Easy Orange Chicken
A Chinese American dish with juicy chunks of crispy fried chicken drenched in a simple orange chili glaze. This recipe uses a pan-fry method instead of deep frying for easier preparation without sacrificing the classic tangy, sweet, and savory flavors.
Imported from Website by Beth Moncel View original
Ingredients
- 1 Orange (zested (need 1 tsp zest and 1/2 cup juice))
- 3 tbsp Soy Sauce
- 1½ tbsp Brown Sugar
- ½ tbsp Rice Vinegar
- 1 tsp Ginger (fresh, grated)
- 1 Garlic (minced)
- ¼ tsp Red Pepper Flakes
- 2½ tbsp Cornstarch (0.5 tbsp for sauce; 2 tbsp for chicken coating)
- 4 Chicken Thigh (boneless, skinless; cut into 3/4-inch pieces)
- 1 Chicken Egg
- 1 Table Salt (to taste)
- 1 Black Pepper (freshly cracked, to taste)
- 2 tbsp Vegetable Oil (neutral cooking oil)
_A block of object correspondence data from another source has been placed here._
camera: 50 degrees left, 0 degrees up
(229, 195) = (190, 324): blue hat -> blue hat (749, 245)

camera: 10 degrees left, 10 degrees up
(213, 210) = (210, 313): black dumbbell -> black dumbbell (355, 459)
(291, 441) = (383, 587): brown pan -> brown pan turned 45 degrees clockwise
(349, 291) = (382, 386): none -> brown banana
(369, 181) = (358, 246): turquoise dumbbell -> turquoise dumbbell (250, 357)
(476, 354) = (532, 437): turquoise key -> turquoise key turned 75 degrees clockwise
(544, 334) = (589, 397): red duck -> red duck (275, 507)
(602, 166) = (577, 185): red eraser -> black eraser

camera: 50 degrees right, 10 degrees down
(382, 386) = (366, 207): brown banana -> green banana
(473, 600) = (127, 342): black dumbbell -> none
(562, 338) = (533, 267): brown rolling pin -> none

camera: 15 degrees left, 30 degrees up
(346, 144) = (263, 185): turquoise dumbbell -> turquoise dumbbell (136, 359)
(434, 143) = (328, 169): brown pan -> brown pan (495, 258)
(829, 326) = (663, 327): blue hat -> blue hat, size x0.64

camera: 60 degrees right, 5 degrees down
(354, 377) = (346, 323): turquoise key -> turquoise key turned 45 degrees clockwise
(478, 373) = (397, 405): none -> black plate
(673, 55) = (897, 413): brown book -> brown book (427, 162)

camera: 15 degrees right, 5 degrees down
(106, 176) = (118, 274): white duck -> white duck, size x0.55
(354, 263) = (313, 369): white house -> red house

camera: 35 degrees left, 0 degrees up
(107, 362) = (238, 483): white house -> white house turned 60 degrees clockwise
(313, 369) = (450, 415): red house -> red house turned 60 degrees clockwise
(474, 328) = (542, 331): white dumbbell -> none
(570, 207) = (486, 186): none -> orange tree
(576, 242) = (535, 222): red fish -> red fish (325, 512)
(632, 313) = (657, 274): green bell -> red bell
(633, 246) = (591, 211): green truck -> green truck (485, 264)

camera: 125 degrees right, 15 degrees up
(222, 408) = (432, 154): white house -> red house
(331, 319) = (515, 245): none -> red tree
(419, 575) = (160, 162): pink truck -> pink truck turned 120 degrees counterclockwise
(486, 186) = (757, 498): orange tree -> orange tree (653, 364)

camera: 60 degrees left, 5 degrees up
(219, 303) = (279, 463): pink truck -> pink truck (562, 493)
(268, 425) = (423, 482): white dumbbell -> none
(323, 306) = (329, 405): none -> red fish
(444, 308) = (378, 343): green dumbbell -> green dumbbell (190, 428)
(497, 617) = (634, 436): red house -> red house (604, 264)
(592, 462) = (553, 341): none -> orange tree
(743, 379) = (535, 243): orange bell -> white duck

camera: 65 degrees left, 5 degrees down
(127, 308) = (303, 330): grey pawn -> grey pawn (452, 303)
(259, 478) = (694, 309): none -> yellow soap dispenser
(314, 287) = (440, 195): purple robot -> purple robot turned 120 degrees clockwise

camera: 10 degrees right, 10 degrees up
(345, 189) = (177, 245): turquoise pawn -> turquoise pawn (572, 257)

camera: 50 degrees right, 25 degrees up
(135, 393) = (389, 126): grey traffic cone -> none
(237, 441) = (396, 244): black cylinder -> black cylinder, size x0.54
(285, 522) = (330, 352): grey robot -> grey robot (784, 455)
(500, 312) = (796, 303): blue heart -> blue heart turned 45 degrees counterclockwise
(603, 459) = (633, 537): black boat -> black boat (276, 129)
- 4 cups White Rice (cooked)
- 2 Scallion (sliced)
Instructions
- 1
Remove the zest from the orange, then squeeze the juice (need 1 tsp zest and 1/2 cup juice). In a small bowl, combine juice, zest, soy sauce, brown sugar, rice vinegar, grated ginger, minced garlic, red pepper flakes, and 1/2 tbsp corn starch. Whisk until dissolved and set aside.
- 2
Trim excess fat from chicken thighs and cut into 3/4-inch pieces.
- 3
In a mixing bowl, whisk together egg, 2 tbsp corn starch, and a pinch of salt and pepper until smooth and frothy. Add chicken pieces and stir to coat.
- 4
Heat a large skillet over medium to medium-high heat. Add cooking oil. Once hot, add chicken in a single layer. Cook until golden brown on the bottom.
- 5
Flip chicken pieces, breaking them apart. Cook until golden on the second side and cooked through.
- 6
Transfer cooked chicken to a plate. Pour sauce into the same skillet over medium-low heat. Simmer for 2-3 minutes until thickened and glossy.
- 7
Add chicken back into skillet, stir to coat with sauce, and heat for 1 minute.
- 8
Serve over cooked rice, garnished with sliced green onions and leftover orange zest.